• [作业要求]
1) 请逐字引用龙潭村一文中从“从一开始,龙潭村就不是按照景”开始、一直到“内都是一个生机勃勃的新世界。”为止的部分。
2) 根据龙潭村一文，陈氏一族从哪个朝代起在这里开荒种地？
3) 请从龙潭村一文的最后一句之后接着往下写。
#### 研读文本
2019-12-28王盼李忠民张峥嵘李锐张璘琳卓育兴王盼

中华民居 2019年6期
关键词:宅院龙潭老宅

文 | 王盼 图 | 李忠民 张峥嵘 李锐 张璘琳 卓育兴 王盼

塑形铸魂创新生

从一开始,龙潭村就不是按照景区的模式打造的,而是意在建立一个比传统农村拥有更高级生活方式和创业方式的生机勃勃的新型乡村。改变是从一木一瓦的重生开始的,是从老工匠和传统技艺的回归开始的。

一颗种子,也可以繁衍成一片森林。

两年前,当林正碌带着文创的种子第一次来到龙潭村时,便被这座小山村宁静古朴的气质所吸引:绿水青山,古巷旧厝,老树石桥,一片古意。只是,难掩萧索破败之气。这个户籍人口有1400 多人的村庄,当时只有不足200 位村民与100 多座摇摇欲坠的老房子一起,固守着天光岁月。

自明代起,陈氏一族便在这里开荒种地,辛苦劳作,繁衍生息;一代代人架桥建屋,酿酒唱曲,自得其乐,绵延出龙潭村的自在祥和、文脉清流。至今,村内还保存着回村桥、溪头厝、洋中厝、八扇厝、陈氏祠堂、陈官缪老宅和粬埕等一批明清老建筑。

过去数十年,时代发展的大潮激荡前行,深山里的龙潭村被裹挟其中,难主沉浮,逐渐凋零失落,成为中国众多走向衰败的古村中的一个。

谁也没想到,两年后的龙潭村会成为屏南县乃至福建省文创兴村探索之路上的一面旗帜。如今,龙潭村的文创生态之林已经开始吐露新芽,村里的古宅也正在进行从“塑形”到“铸魂”的全面转变,每一扇木门内都是一个生机勃勃的新世界。
########
#### 提取信息
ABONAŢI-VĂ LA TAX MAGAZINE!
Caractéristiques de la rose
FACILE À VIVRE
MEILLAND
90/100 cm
########
• [练习答案]
1)
从一开始,龙潭村就不是按照景区的模式打造的,而是意在建立一个比传统农村拥有更高级生活方式和创业方式的生机勃勃的新型乡村。改变是从一木一瓦的重生开始的,是从老工匠和传统技艺的回归开始的。

一颗种子,也可以繁衍成一片森林。

两年前,当林正碌带着文创的种子第一次来到龙潭村时,便被这座小山村宁静古朴的气质所吸引:绿水青山,古巷旧厝,老树石桥,一片古意。只是,难掩萧索破败之气。这个户籍人口有1400 多人的村庄,当时只有不足200 位村民与100 多座摇摇欲坠的老房子一起,固守着天光岁月。

自明代起,陈氏一族便在这里开荒种地,辛苦劳作,繁衍生息;一代代人架桥建屋,酿酒唱曲,自得其乐,绵延出龙潭村的自在祥和、文脉清流。至今,村内还保存着回村桥、溪头厝、洋中厝、八扇厝、陈氏祠堂、陈官缪老宅和粬埕等一批明清老建筑。

过去数十年,时代发展的大潮激荡前行,深山里的龙潭村被裹挟其中,难主沉浮,逐渐凋零失落,成为中国众多走向衰败的古村中的一个。

谁也没想到,两年后的龙潭村会成为屏南县乃至福建省文创兴村探索之路上的一面旗帜。如今,龙潭村的文创生态之林已经开始吐露新芽,村里的古宅也正在进行从“塑形”到“铸魂”的全面转变,每一扇木门内都是一个生机勃勃的新世界。

2) 明代。

3)
“老屋认租”破难题

“栽得梧桐树,引得凤凰来。”如何留人?为此,屏南县采取了多项举措,首要的便是解决老屋修缮及“新村民”的居住和创业空间问题。

位于闽东的屏南县梧桐树不多,山上却有大量笔直俊秀的杉树。祖祖辈辈,这里的人们用杉木搭架,泥瓦盖顶,再用黏土筑墙,围合成屏南一带特色的传统民居。

这些民居多连片存在,单体以二层二进的居多,内部一般为前后厅结构,有两个天井。两个天井中间为以太师壁隔开的前厅和后厅。前厅是宅院的中心,正中的太师壁处供奉着神明,这里是家族议事和接待客人的地方。后厅为家里人吃饭、学习的厅堂。前后厅堂的两侧为卧室或者书房。天井的左右两侧为两至三层的侧楼,多为厨房和杂物间。少数宅院在后天井后边建有两三层高的后楼。

在民居的外部,数米高的夯土墙尤似城墙,将木结构的内部严密地围合起来。高大的山墙多呈“弓”形,线条飘逸,大气舒朗。少数的富绅人家还会修建层层跌落、节奏明快的马头墙,并在裸墙上施以白粉。远远望去,粉墙黛瓦,层层叠叠,素雅明朗。

屏南多山,平地有限,建房时需依山就势,故而有时也会灵活变动,不一定拘泥于传统规制。这样的房屋虽然少了几分沉稳厚重,但也多了几分乡野意趣。

龙潭村就有百余栋这样的老房子。这些房子的先祖大多可以追溯到明清时期。他们在这里世代繁衍生息,家族渐渐庞大,但因土地有限,造成数百年后的今天一座房屋有十几位,甚至几十位产权人的复杂现状。而这些房屋的主人们大部分都已经外迁,留下一栋栋祖宅在岁月的流逝中逐渐破败、坍塌。

相较于复杂的产权问题,资金更是成为修缮和重建这些老宅面临的难题。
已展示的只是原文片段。